---- Excerpt

Outdoor retreats are a fun and risk-free environment to practice soft skills like teamwork, collaboration and communication. Opt-in assignments give employees the opportunity to practice problem-solving and creative thinking skills.

5. Provide feedback, often

When your employees are on track towards developing their soft skills in the workplace, the best way for you to help them as a leader or manager is by providing periodic feedback.

Soft skills enhancement is a very slow process, because it needs a change of personality and habit, rather than a change of knowledge. So, gently support your employees on the right path and don’t punish them when they steer away every now and then. After some time, they should be well on their way towards possessing a set of effective soft skills.

If you’re not sure how to identify soft skills in practice, don’t worry. We’ll be discussing that next.

What are soft skills in the workplace?

Unless you’ve just found the internet, you’ve perhaps heard of soft skills before. The question is, do you know how to identify them, both in others and yourself? Soft skills are about how you think and act rather than what you know, and there’s many of them! Here are some of those that we believe are pretty essential for the workplace.

1. Emotional Intelligence (EQ)

This is all about understanding your own emotions and the emotions of others. While an employee with low EQ may openly criticize a colleague in a meeting, a high-EQ employee would wait until after the meeting to give criticism in private, and avoid embarrassing their colleague. (The second employee probably had emotional intelligence training!)

2. Collaboration

High-performance teams are often characterized by collaboration and teamwork. This is why employees have to learn to accept others’ perspectives, listen to feedback and delegate work.

3. Confidence

Confidence is visible in everything you do and say – your appearance, your behavior, even the work you submit and the simple ways in which you hold yourself. It can be simple to confuse confidence for arrogance, but the line is very clear: confidence is the ability to be aware of one’s own abilities and flaws; arrogance is when you exaggerate your abilities and deny your flaws.

4. Adaptability

Anyone who follows the old “If it ain’t broke, don’t fix it” adage is for sure going to struggle in any contemporary workplace. Adaptability is being able to say “Yes!” when a manager asks you to use new software, perform a task that you’ve never done before, or take on any new challenge.

--------

Assigned task 1:
Reproduce the soft skills article word for word from "5. Provide feedback, often" to "discussing that next.".
Assigned task 2:
Answer these questions from the soft skills article, one line each:
(a) Why does the article call soft skills enhancement a very slow process?
(b) In the emotional intelligence example, when and how would a high-EQ employee give criticism?
(c) How does the article define arrogance?
Assigned task 3:
Carry the soft skills article further, starting after its last sentence.
The records that follow were drawn from a separate source.

---- Supplied information

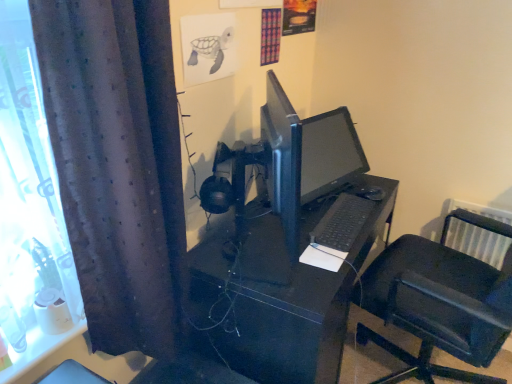
Image resolution: width=512 pixels, height=384 pixels. I want to click on blank space situated above black matte keyboard at center (from a real-world perspective), so click(347, 205).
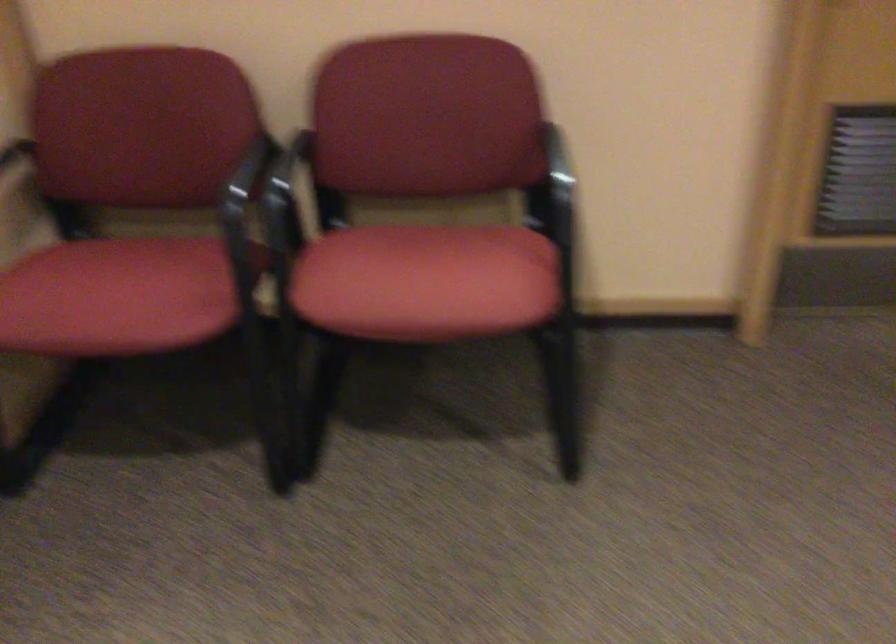
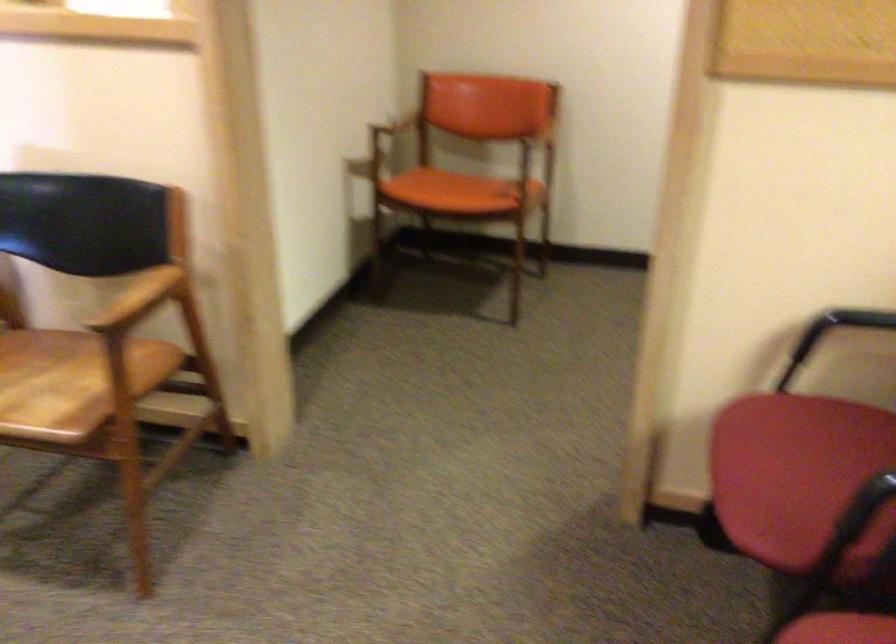
Find the pixel in the second image that matches (x=237, y=232) in the first image.

(865, 506)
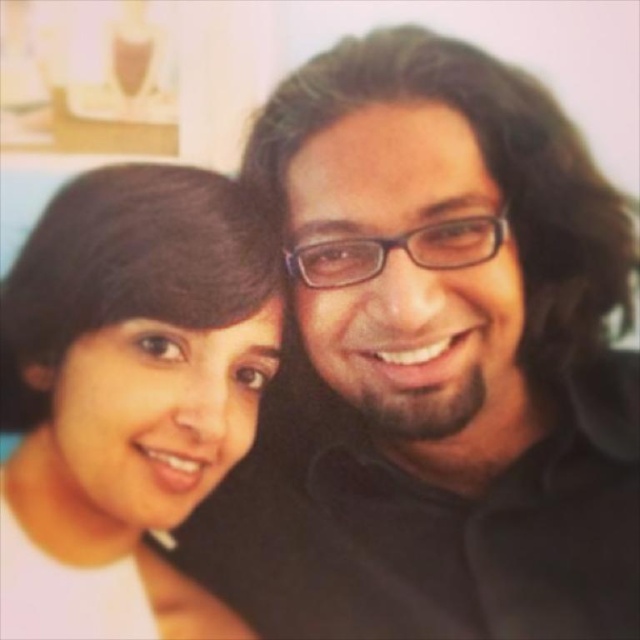
You are a photographer standing 24 inches away from the black matte shirt at center. Can you adjust your position so that you are exactly 24 inches away from it without moving the shirt?

The black matte shirt at center is currently 23.04 inches from the viewer. To be exactly 24 inches away, you would need to move back by approximately 0.96 inches.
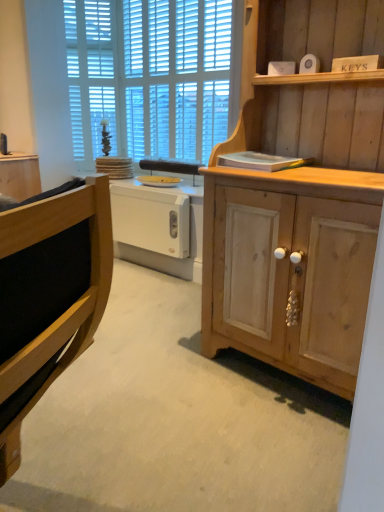
Question: Can you confirm if wooden cabinet at left, which is the second cabinetry from front to back, is positioned to the right of white plastic radiator at center?

Choices:
 (A) yes
 (B) no

Answer: (B)

Question: Considering the relative sizes of wooden cabinet at left, arranged as the 1th cabinetry when viewed from the back, and white plastic radiator at center in the image provided, is wooden cabinet at left, arranged as the 1th cabinetry when viewed from the back, smaller than white plastic radiator at center?

Choices:
 (A) yes
 (B) no

Answer: (B)

Question: Is wooden cabinet at left, which ranks as the first cabinetry in left-to-right order, closer to the viewer compared to white plastic radiator at center?

Choices:
 (A) yes
 (B) no

Answer: (B)

Question: Is white plastic radiator at center inside wooden cabinet at left, which is the second cabinetry from front to back?

Choices:
 (A) yes
 (B) no

Answer: (B)

Question: From a real-world perspective, is wooden cabinet at left, which appears as the 2th cabinetry when viewed from the right, located higher than white plastic radiator at center?

Choices:
 (A) yes
 (B) no

Answer: (B)

Question: Does wooden cabinet at left, which appears as the 2th cabinetry when viewed from the right, have a greater width compared to white plastic radiator at center?

Choices:
 (A) no
 (B) yes

Answer: (B)

Question: Is natural wood cabinet at right, the 2th cabinetry from the back, further to the viewer compared to white wooden blinds at upper center?

Choices:
 (A) yes
 (B) no

Answer: (B)

Question: From the image's perspective, does natural wood cabinet at right, the 2th cabinetry from the back, appear lower than white wooden blinds at upper center?

Choices:
 (A) yes
 (B) no

Answer: (A)

Question: Can you confirm if natural wood cabinet at right, the 1th cabinetry when ordered from front to back, is positioned to the left of white wooden blinds at upper center?

Choices:
 (A) yes
 (B) no

Answer: (B)

Question: Is natural wood cabinet at right, the first cabinetry when ordered from right to left, far away from white wooden blinds at upper center?

Choices:
 (A) no
 (B) yes

Answer: (B)

Question: Does natural wood cabinet at right, the first cabinetry when ordered from right to left, have a greater width compared to white wooden blinds at upper center?

Choices:
 (A) no
 (B) yes

Answer: (B)

Question: Is natural wood cabinet at right, the 1th cabinetry when ordered from front to back, bigger than white wooden blinds at upper center?

Choices:
 (A) yes
 (B) no

Answer: (A)

Question: Is white plastic drawer at center shorter than wooden cabinet at left, arranged as the 1th cabinetry when viewed from the back?

Choices:
 (A) no
 (B) yes

Answer: (A)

--------

Expected answer 1:
5. Provide feedback, often

When your employees are on track towards developing their soft skills in the workplace, the best way for you to help them as a leader or manager is by providing periodic feedback.

Soft skills enhancement is a very slow process, because it needs a change of personality and habit, rather than a change of knowledge. So, gently support your employees on the right path and don’t punish them when they steer away every now and then. After some time, they should be well on their way towards possessing a set of effective soft skills.

If you’re not sure how to identify soft skills in practice, don’t worry. We’ll be discussing that next.

Expected answer 2:
(a) It needs a change of personality and habit, rather than a change of knowledge.
(b) After the meeting, in private.
(c) Arrogance is when you exaggerate your abilities and deny your flaws.

Expected answer 3:
5. Listening

Building soft skills in the workplace relies completely on this. Listening may sound easy, but it’s difficult in practice. You’ve met the guy who interrupts you mid-sentence. How about the woman who waits for you to stop talking just so that she can begin telling her own story? Without true listening, other skills like collaboration and adaptability are impossible to achieve.

If you’re wondering how any of these skills make a difference in the workplace, go on!

Why are soft skills in the workplace important?

Building soft skills at work is crucial for so many reasons. In general, studies have demonstrated that employees with soft skills training are 12% more productive than those without them. This translates into a whopping 256% ROI for companies!

If that doesn’t convince you, then perhaps the results from Deloitte’s Global Human Capital Trends report will. Over 90% of respondents rated soft skills as crucial for promoting employee retention, improving leadership, and building a meaningful culture.

But developing soft skills in the workplace also helps companies to avoid costs, not just make money. Why? Because when soft skills are lacking, employees are prone to conflict, suffer from low self-confidence, feel unheard and misunderstood, and ultimately, become unhappy.

Do you know what the consequences of unhappy employees are? Increased absenteeism, low performance, poor customer service, decreased quality work, and ultimately, lower profit.


Developing soft skills in the workplace isn’t a simple task, so is it necessary? Of course. A workforce rich in soft skills is like a brand new car engine functioning at maximum efficiency. And keep in mind, like any car engine, soft skills can gradually decrease over time if left unattended. With ongoing corporate training, you can leverage soft skills for workplace success.